Many conflicting estimates have been made concerning the number of deaths during the raids of Dresden on February 13-14, 1945. Historian Richard J. Evans estimates that approximately 25,000 people died during these bombings.[2] Frederick Taylor estimates that from 25,000 to 40,000 people died as a result of the Dresden bombings.[3] A distinguished commission of German historians titled “Dresden Commission of Historians for the Ascertainment of the Number of Victims of the Air Raids on the City of Dresden on 13/14 February 1945” estimates the likely death toll in Dresden at around 18,000 and definitely not more than 25,000.[4] This later estimate is considered authoritative by many sources.

§ **RECORDS SUPPLIED**:
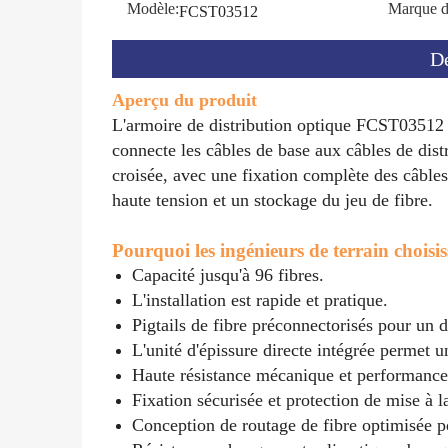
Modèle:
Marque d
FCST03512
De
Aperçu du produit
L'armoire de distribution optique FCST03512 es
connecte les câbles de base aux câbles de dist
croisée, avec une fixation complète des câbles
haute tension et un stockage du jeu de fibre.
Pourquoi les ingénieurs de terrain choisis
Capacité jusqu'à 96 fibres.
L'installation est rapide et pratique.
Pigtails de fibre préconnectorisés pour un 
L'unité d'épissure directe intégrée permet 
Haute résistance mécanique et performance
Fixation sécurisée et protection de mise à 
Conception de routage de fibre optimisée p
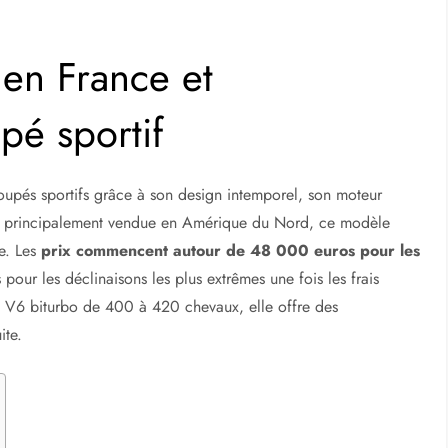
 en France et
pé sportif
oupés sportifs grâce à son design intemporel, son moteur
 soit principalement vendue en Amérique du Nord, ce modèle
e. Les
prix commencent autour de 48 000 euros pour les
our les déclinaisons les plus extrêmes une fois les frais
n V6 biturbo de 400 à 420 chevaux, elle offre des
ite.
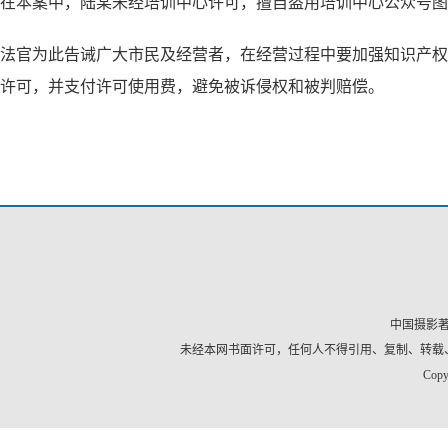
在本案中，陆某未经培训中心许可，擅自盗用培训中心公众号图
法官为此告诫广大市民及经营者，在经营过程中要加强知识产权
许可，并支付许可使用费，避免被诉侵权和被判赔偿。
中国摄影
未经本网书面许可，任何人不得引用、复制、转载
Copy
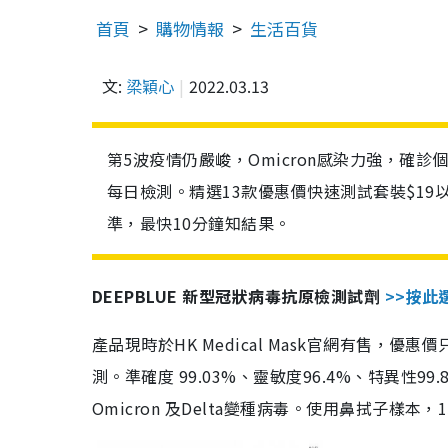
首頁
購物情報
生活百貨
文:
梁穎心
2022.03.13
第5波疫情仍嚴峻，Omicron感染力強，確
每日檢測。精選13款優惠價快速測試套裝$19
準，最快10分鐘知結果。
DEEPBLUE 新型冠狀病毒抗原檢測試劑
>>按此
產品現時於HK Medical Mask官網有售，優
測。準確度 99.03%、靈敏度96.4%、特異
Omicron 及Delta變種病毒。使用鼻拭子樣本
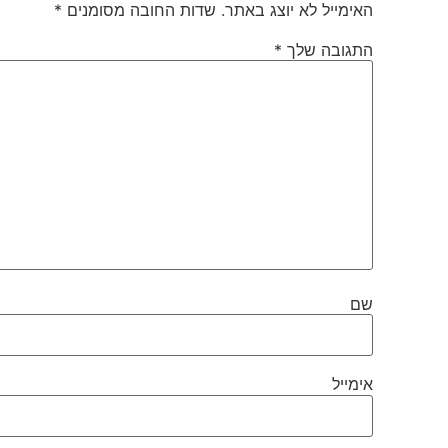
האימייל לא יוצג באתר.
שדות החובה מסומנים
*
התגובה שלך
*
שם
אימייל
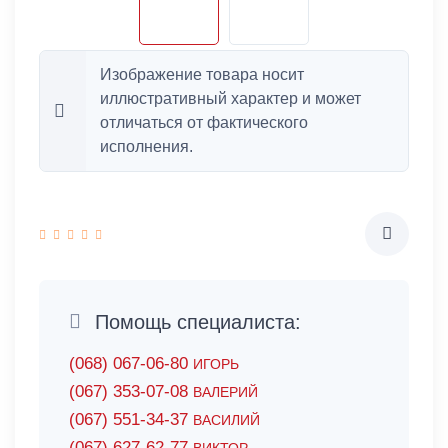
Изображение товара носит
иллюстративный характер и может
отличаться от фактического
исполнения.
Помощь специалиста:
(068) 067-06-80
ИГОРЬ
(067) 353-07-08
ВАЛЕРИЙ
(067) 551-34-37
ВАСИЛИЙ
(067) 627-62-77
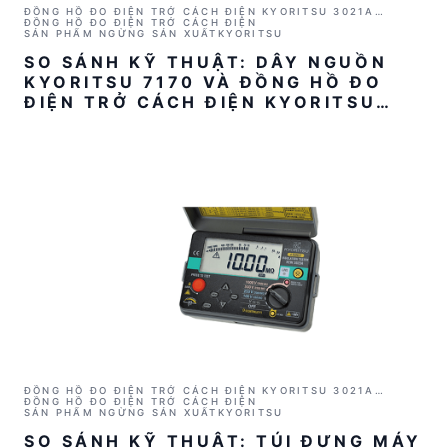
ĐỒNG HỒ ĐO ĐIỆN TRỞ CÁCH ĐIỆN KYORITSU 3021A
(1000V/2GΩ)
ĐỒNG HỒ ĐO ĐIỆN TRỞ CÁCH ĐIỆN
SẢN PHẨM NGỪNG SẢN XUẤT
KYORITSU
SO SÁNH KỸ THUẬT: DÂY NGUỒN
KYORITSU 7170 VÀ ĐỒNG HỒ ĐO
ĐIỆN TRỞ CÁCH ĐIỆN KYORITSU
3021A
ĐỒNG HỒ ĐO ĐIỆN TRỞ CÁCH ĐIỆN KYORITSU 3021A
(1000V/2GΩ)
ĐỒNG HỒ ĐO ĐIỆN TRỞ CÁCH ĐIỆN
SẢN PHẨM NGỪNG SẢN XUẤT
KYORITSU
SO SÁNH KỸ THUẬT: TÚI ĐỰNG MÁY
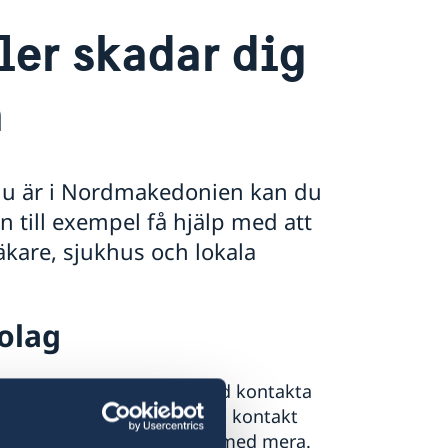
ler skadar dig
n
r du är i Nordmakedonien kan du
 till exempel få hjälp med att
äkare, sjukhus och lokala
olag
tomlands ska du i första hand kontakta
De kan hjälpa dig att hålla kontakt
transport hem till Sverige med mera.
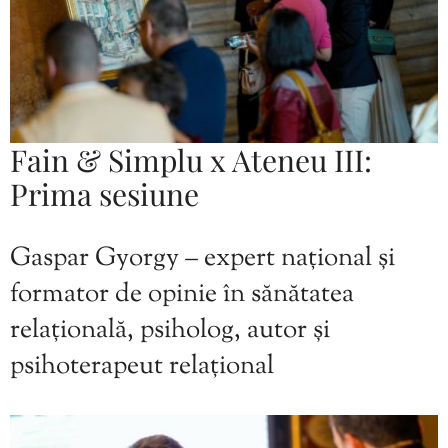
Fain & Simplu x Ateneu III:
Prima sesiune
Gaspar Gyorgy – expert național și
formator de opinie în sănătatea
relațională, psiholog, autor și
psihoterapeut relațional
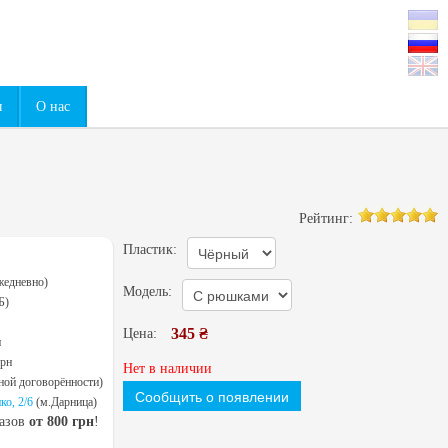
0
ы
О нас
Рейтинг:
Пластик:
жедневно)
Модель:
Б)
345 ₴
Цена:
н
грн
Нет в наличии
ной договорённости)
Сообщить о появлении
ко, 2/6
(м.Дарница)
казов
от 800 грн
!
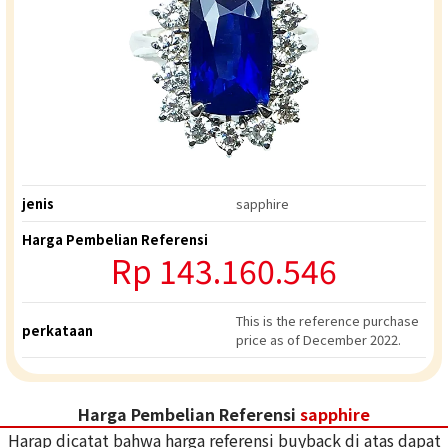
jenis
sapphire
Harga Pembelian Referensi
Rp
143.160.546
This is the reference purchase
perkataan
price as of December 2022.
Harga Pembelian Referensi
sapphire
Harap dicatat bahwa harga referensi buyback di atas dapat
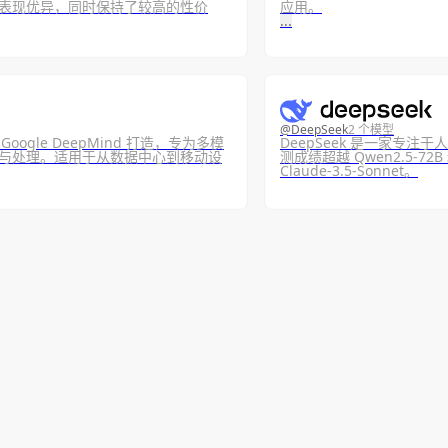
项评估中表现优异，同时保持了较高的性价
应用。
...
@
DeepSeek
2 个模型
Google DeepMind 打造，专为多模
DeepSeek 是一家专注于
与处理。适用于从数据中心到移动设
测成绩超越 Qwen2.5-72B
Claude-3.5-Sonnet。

§ **ACTION ITEM**:
Reproduce the passage on Dresden death toll estimates from "Many conflicting estimates" up to and including "by many sources.".

§ **TASK RESULT**:
Many conflicting estimates have been made concerning the number of deaths during the raids of Dresden on February 13-14, 1945. Historian Richard J. Evans estimates that approximately 25,000 people died during these bombings.[2] Frederick Taylor estimates that from 25,000 to 40,000 people died as a result of the Dresden bombings.[3] A distinguished commission of German historians titled “Dresden Commission of Historians for the Ascertainment of the Number of Victims of the Air Raids on the City of Dresden on 13/14 February 1945” estimates the likely death toll in Dresden at around 18,000 and definitely not more than 25,000.[4] This later estimate is considered authoritative by many sources.